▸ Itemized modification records
· · · ·

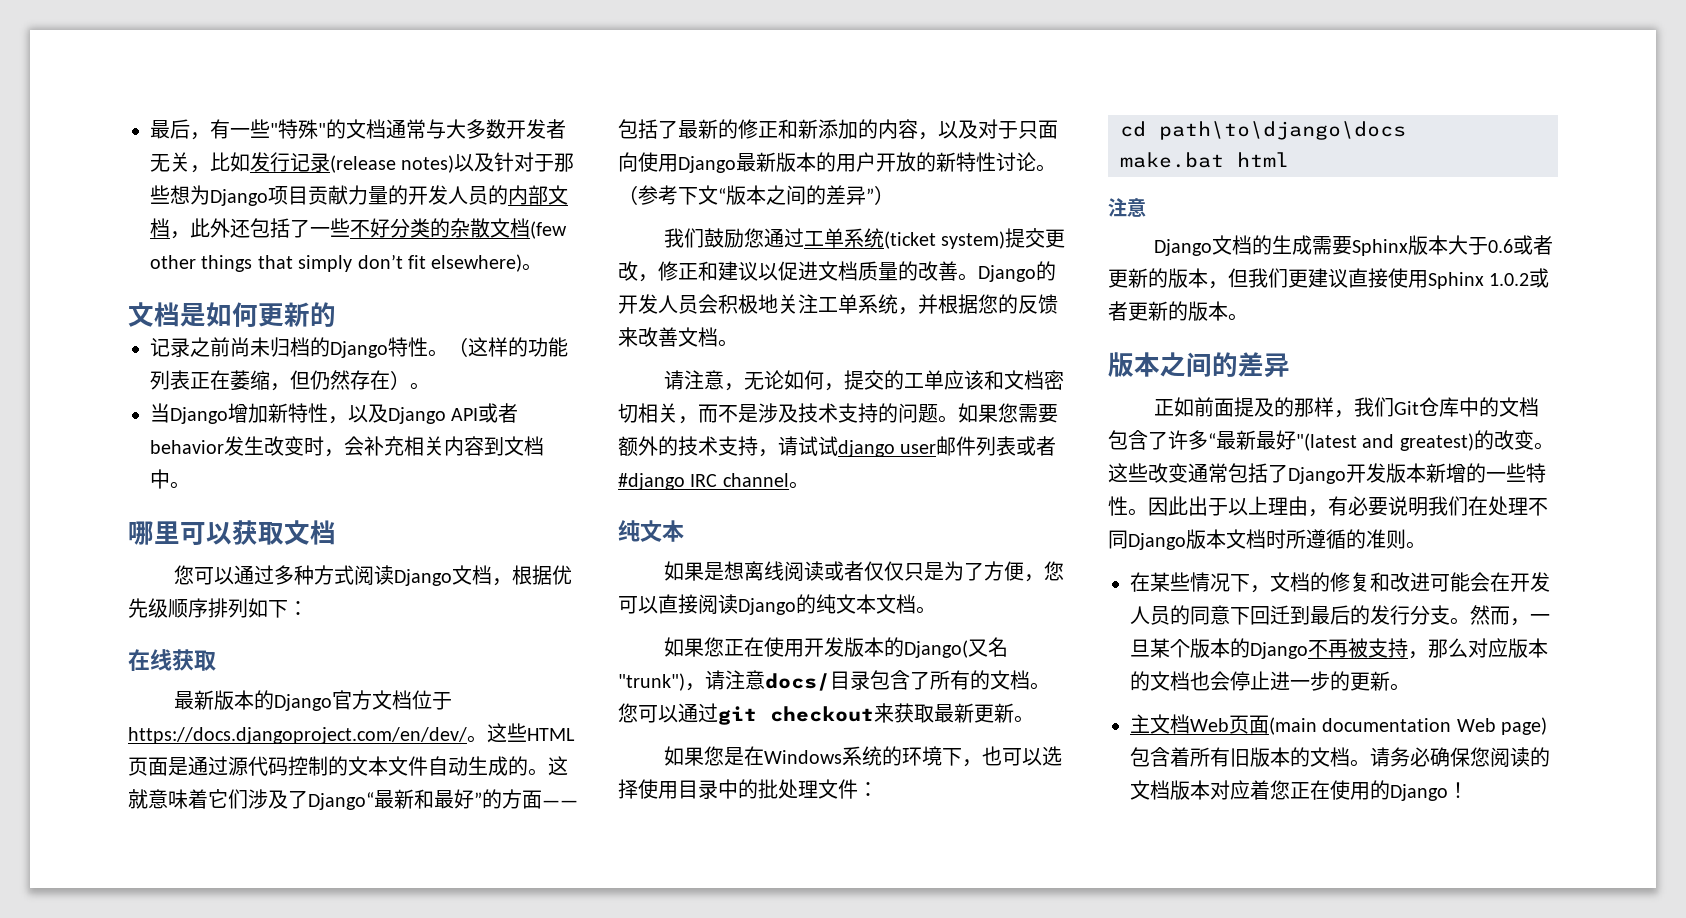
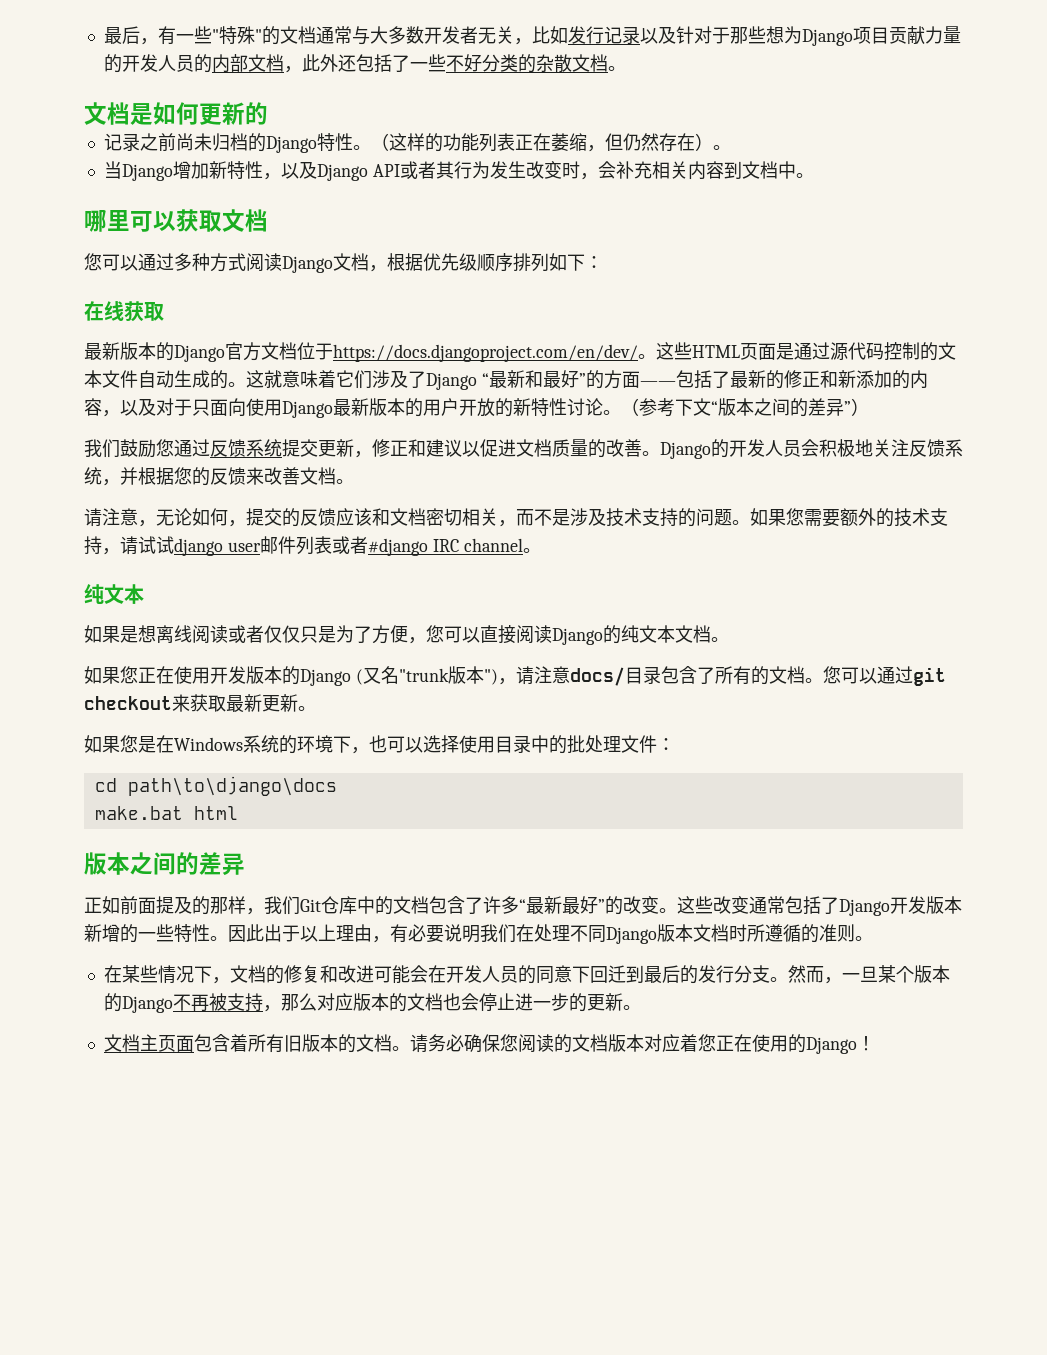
[330,155,455,173] (release notes) -> (640, 35) none
[530,221,567,239] [150,254,523,272] (few other things that simply don’t fit elsewhere) -> (608, 63) none
[150,440,224,454] behavior -> [435,161,490,179] 其行为
[308,792,374,810] Django“ -> [426,373,489,390] Django “
[804,228,1066,249] [618,261,638,281] 工单系统(ticket system)提交更改 -> [210,439,354,457] 反馈系统提交更新
[818,294,858,314] 工单 -> [909,439,945,457] 反馈
[904,370,945,390] 工单 -> [300,508,336,526] 反馈
[904,637,1009,658] [618,673,685,691] Django(又名"trunk") -> [300,666,498,686] Django (又名"trunk版本")
[1108,198,1146,217] [1154,235,1554,256] [1108,268,1550,289] [1108,301,1248,321] // 注意 // Django文档的生成需要Sphinx版本大于0.6或者更新的版本，但我们更建议直接使用Sphinx 1.0.2或者更新的版本。 -> (238, 813) none
[1296,433,1474,451] "(latest and greatest) -> [598,899,605,912] ”
[1130,714,1548,735] 主文档Web页面(main documentation Web page) -> [103,1034,194,1052] 文档主页面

· · · ·

▸ What is required
All of the entries above should be retyped exactly, with the pictures left out.

▸ Task result
[330,155,455,173] (release notes) -> (640, 35) none
[530,221,567,239] [150,254,523,272] (few other things that simply don’t fit elsewhere) -> (608, 63) none
[150,440,224,454] behavior -> [435,161,490,179] 其行为
[308,792,374,810] Django“ -> [426,373,489,390] Django “
[804,228,1066,249] [618,261,638,281] 工单系统(ticket system)提交更改 -> [210,439,354,457] 反馈系统提交更新
[818,294,858,314] 工单 -> [909,439,945,457] 反馈
[904,370,945,390] 工单 -> [300,508,336,526] 反馈
[904,637,1009,658] [618,673,685,691] Django(又名"trunk") -> [300,666,498,686] Django (又名"trunk版本")
[1108,198,1146,217] [1154,235,1554,256] [1108,268,1550,289] [1108,301,1248,321] // 注意 // Django文档的生成需要Sphinx版本大于0.6或者更新的版本，但我们更建议直接使用Sphinx 1.0.2或者更新的版本。 -> (238, 813) none
[1296,433,1474,451] "(latest and greatest) -> [598,899,605,912] ”
[1130,714,1548,735] 主文档Web页面(main documentation Web page) -> [103,1034,194,1052] 文档主页面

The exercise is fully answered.